To review and create the job

  1. On the Review and create page, review each setting and verify that it's correct. To change a setting, choose Edit in the section that contains the setting, and then enter the correct setting. You can also use the navigation tabs to go to the page that contains a setting.

  2. When you finish verifying the settings, choose Submit to create and save the job. Macie checks the settings and notifies you of any issues to address.

    Note

    If you haven’t configured a repository for your sensitive data discovery results, Macie displays a warning and doesn't save the job. To address this issue, choose Configure in the Repository for sensitive data discovery results section. Then enter the configuration settings for the repository. To learn how, see Storing and retaining sensitive data discovery results. After you enter the settings, return to the Review and create page and refresh the Repository for sensitive data discovery results section of the page.

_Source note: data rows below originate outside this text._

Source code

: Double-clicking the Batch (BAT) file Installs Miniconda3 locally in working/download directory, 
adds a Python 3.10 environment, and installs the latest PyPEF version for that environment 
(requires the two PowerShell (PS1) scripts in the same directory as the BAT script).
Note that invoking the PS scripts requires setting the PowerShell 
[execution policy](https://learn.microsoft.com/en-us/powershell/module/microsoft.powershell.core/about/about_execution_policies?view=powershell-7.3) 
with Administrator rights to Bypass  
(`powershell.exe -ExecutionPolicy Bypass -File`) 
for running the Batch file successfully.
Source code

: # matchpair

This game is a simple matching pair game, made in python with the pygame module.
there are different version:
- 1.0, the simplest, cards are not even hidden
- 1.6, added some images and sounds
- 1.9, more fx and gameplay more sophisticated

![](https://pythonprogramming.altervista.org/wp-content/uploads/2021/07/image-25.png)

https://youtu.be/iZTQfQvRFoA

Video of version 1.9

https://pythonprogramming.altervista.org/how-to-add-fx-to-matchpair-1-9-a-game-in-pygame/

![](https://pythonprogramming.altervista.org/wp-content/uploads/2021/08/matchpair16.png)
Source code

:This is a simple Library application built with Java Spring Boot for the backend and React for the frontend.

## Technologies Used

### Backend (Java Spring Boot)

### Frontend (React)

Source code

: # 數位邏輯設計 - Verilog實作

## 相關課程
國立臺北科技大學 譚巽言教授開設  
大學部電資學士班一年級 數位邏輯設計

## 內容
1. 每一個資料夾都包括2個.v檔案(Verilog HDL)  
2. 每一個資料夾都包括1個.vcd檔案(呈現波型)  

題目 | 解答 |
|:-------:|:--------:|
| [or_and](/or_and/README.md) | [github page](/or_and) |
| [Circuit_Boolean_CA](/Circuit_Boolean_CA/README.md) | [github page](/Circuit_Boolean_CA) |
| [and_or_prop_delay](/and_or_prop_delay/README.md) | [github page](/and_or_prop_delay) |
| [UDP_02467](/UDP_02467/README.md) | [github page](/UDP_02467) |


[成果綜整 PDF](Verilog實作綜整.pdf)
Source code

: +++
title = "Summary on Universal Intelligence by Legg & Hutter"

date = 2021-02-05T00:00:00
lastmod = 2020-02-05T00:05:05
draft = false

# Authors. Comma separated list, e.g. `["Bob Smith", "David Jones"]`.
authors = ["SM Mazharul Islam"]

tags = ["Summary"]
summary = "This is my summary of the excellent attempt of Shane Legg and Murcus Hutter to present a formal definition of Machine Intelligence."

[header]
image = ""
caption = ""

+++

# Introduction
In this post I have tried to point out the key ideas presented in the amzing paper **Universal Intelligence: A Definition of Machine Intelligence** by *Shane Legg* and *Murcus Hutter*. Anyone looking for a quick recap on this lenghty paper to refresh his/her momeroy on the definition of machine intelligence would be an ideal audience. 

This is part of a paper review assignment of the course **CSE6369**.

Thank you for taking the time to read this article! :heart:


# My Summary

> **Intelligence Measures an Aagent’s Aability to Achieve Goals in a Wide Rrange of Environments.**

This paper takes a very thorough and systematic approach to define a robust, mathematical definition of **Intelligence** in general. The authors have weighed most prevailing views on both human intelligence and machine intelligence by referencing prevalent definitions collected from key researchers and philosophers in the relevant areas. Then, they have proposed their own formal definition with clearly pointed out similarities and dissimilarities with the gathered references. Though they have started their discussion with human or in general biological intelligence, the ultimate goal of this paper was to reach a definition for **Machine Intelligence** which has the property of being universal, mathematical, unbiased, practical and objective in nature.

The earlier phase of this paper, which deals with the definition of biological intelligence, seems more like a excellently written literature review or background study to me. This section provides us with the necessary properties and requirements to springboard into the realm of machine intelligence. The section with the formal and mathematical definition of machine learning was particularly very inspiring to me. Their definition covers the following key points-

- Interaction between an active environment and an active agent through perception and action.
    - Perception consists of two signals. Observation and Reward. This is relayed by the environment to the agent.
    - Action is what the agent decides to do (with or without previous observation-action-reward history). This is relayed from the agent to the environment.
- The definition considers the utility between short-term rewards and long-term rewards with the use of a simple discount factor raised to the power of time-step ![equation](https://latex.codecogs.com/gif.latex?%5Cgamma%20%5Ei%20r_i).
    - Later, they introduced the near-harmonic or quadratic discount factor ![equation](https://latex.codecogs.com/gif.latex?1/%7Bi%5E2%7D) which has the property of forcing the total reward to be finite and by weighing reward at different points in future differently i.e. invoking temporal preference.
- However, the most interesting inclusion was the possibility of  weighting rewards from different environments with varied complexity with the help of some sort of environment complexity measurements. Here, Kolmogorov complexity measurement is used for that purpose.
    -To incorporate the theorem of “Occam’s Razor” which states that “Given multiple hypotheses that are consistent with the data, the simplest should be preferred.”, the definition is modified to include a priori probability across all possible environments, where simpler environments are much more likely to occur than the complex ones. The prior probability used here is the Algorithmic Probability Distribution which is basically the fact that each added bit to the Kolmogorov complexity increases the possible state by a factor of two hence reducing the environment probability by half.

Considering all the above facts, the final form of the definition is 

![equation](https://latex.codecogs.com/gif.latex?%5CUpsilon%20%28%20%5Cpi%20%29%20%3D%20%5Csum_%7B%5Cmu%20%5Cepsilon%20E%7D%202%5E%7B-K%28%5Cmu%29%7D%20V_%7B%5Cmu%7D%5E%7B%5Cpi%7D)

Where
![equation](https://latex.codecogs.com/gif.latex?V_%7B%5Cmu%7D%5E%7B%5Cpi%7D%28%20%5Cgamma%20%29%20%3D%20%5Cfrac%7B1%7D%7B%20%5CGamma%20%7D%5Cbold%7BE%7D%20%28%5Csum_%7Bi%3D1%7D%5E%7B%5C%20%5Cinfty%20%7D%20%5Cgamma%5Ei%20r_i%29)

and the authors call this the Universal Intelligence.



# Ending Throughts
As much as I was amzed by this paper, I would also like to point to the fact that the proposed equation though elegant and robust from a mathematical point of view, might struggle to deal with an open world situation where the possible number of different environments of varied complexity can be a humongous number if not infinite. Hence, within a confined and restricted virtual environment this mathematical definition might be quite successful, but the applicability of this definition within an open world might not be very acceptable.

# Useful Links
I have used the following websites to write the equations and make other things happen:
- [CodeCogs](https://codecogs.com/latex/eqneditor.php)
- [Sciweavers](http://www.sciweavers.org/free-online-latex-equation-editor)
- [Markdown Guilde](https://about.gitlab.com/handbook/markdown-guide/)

    Although we don't recommend it, you can temporarily override the repository requirement and save the job. If you do this, you risk losing discovery results from the job—Macie will retain the results for only 90 days. To temporarily override the requirement, select the check box for the override option.

  3. If Macie notifies you of issues to address, address the issues, and then choose Submit again to create and save the job.

If you configured the job to run once, on a daily basis, or on the current day of the week or month, Macie starts running the job immediately after you save it. Otherwise, Macie prepares to run the job on the specified day of the week or month. To monitor the job, you can check the status of the job.